WHAT THE TASK ASKS: Show every line of the material below that contains the word "attività", copying each line in full.

SUPPLIED ENTRIES:
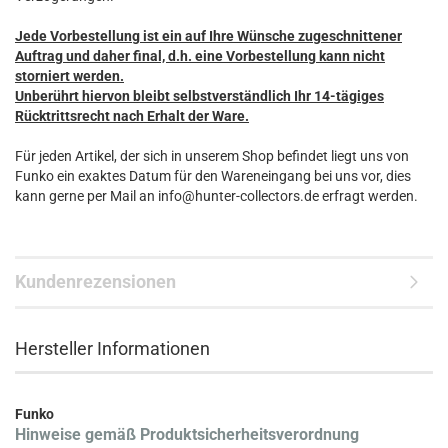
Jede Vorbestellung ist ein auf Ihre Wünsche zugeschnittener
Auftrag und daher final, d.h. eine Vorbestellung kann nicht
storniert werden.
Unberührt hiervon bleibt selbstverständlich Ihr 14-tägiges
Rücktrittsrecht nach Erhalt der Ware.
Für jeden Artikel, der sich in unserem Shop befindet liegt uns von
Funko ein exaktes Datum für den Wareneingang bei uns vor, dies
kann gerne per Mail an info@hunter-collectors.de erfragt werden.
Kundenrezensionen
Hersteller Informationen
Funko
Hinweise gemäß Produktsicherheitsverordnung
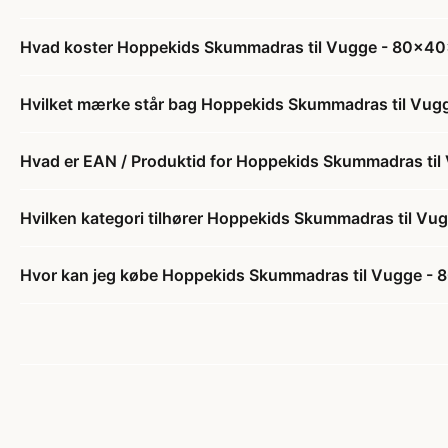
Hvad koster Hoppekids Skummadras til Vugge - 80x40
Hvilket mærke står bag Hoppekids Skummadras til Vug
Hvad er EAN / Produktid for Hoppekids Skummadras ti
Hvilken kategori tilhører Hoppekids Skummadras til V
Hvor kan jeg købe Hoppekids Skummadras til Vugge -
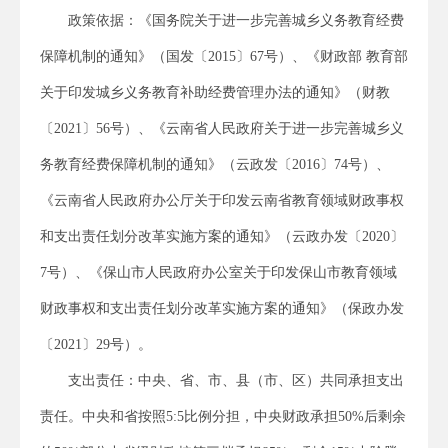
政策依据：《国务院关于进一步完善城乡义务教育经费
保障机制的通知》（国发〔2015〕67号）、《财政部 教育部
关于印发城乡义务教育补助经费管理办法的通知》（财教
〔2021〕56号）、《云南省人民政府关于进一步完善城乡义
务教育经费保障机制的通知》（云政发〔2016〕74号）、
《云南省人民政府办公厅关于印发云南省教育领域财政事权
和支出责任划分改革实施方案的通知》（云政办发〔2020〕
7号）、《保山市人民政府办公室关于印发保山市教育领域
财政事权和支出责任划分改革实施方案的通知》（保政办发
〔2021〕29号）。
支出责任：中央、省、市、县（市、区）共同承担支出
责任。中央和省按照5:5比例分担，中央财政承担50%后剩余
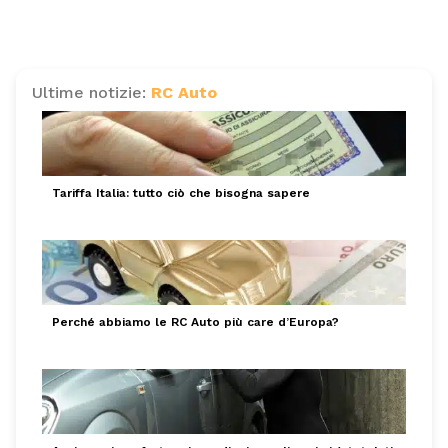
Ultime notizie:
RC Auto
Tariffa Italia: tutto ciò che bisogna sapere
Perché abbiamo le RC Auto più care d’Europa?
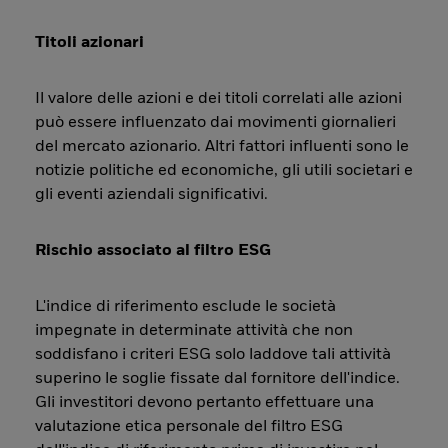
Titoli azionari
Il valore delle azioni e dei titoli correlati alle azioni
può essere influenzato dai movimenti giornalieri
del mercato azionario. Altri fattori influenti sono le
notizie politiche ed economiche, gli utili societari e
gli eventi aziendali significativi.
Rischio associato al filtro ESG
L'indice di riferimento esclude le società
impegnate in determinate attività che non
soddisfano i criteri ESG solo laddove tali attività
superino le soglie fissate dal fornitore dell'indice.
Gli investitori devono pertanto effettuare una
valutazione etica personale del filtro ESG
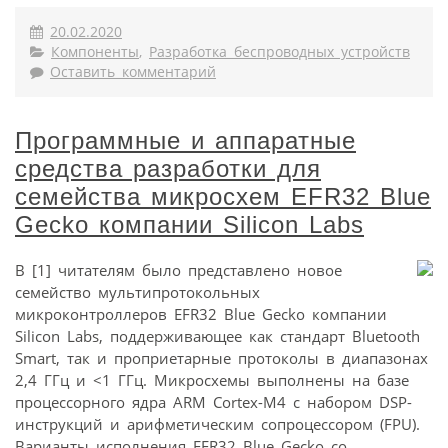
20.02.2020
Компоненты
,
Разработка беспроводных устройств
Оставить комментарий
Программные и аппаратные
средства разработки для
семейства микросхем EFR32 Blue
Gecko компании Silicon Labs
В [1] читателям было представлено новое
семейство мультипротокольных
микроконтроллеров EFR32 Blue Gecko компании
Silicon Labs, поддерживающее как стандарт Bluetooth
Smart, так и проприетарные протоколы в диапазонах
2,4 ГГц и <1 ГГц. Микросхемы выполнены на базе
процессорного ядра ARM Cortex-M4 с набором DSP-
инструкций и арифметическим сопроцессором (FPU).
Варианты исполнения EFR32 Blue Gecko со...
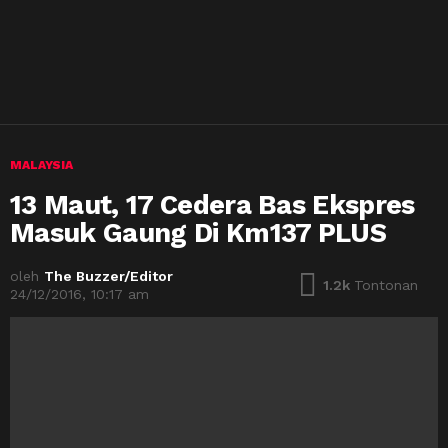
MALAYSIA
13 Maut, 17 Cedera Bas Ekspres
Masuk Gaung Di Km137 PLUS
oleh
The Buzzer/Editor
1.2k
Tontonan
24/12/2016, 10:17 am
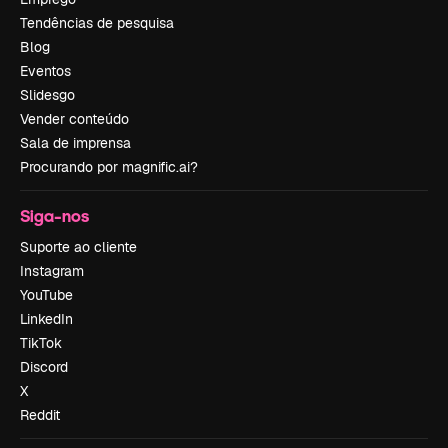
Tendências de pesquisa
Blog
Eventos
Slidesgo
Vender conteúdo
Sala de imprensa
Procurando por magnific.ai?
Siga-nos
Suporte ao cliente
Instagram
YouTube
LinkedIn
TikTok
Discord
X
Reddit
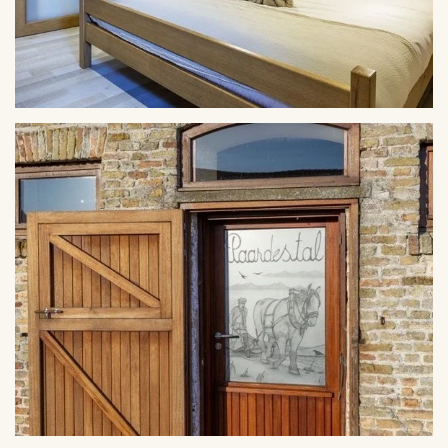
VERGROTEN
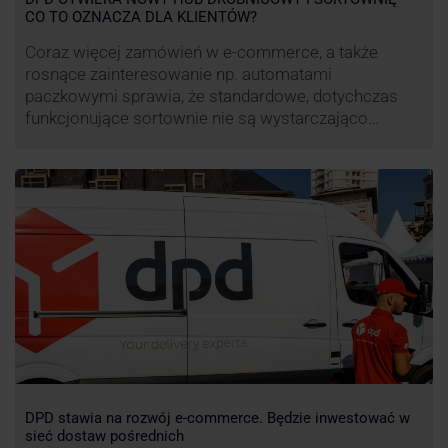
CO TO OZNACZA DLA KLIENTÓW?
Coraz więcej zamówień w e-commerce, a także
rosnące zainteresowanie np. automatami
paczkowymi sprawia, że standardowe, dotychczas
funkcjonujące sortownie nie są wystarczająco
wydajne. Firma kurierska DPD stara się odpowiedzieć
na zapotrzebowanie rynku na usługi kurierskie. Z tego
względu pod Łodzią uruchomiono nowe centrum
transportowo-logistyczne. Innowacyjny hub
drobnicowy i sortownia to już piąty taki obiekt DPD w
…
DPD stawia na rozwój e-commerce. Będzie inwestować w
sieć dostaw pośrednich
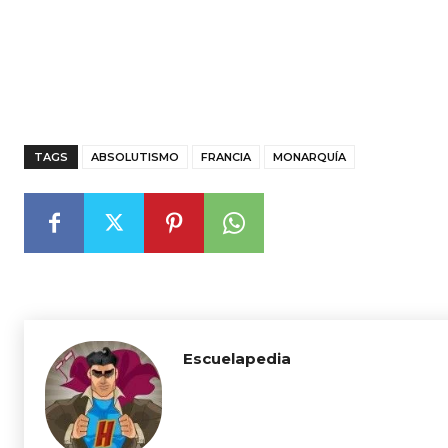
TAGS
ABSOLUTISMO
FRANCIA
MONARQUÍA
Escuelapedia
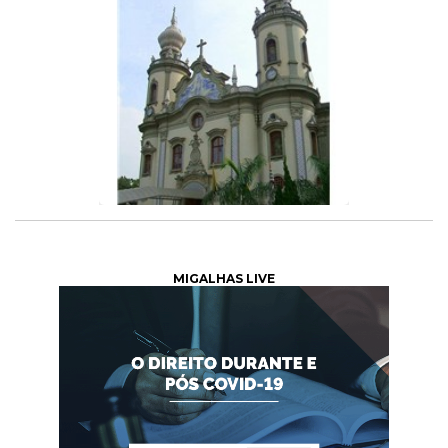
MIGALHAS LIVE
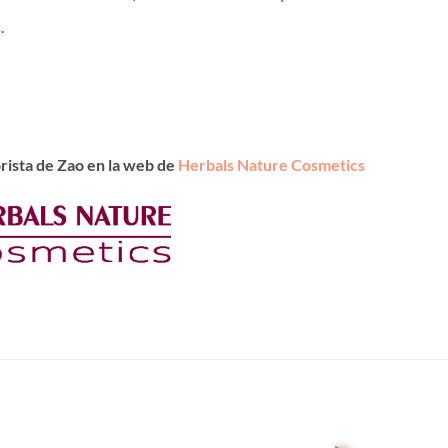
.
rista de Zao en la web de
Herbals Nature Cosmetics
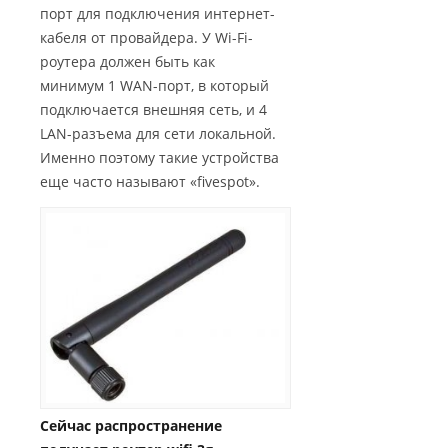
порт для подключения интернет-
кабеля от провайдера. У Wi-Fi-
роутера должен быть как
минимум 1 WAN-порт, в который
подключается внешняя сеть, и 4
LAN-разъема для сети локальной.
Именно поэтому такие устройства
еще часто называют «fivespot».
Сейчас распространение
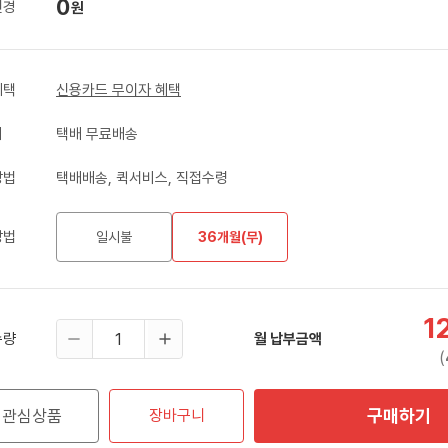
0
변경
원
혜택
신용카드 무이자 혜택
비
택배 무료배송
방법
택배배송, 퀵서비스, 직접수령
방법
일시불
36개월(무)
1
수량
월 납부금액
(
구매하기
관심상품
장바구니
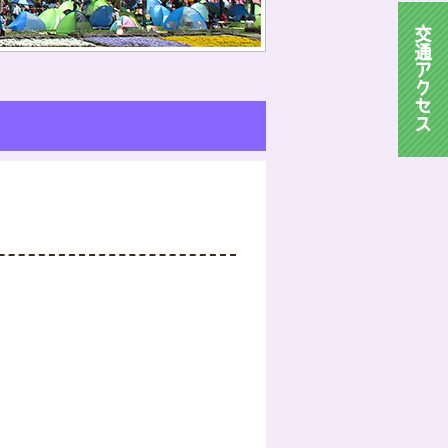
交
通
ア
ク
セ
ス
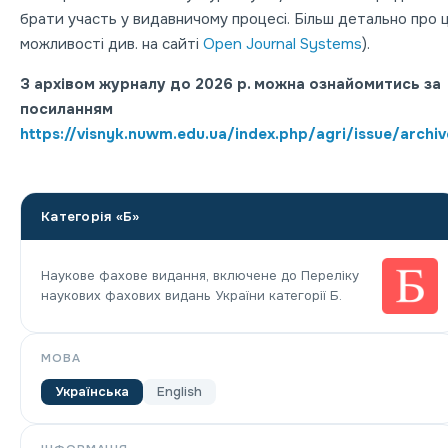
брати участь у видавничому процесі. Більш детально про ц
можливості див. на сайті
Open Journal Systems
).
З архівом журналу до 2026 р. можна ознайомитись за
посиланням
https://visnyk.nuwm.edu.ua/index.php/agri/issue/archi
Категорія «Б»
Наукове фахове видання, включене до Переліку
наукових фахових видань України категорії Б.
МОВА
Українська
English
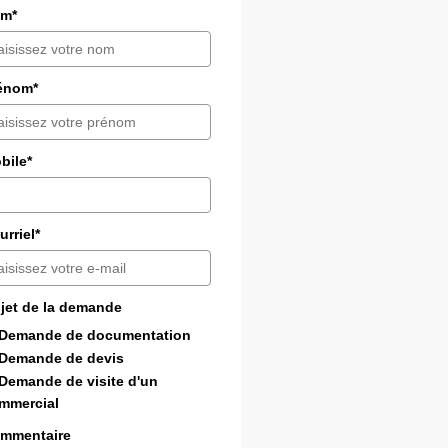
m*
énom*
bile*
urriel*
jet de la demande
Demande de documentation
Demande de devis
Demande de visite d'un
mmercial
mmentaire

YOUR SOLUTION:
impegnate in determinate attività che non
soddisfano i criteri ESG solo laddove tali attività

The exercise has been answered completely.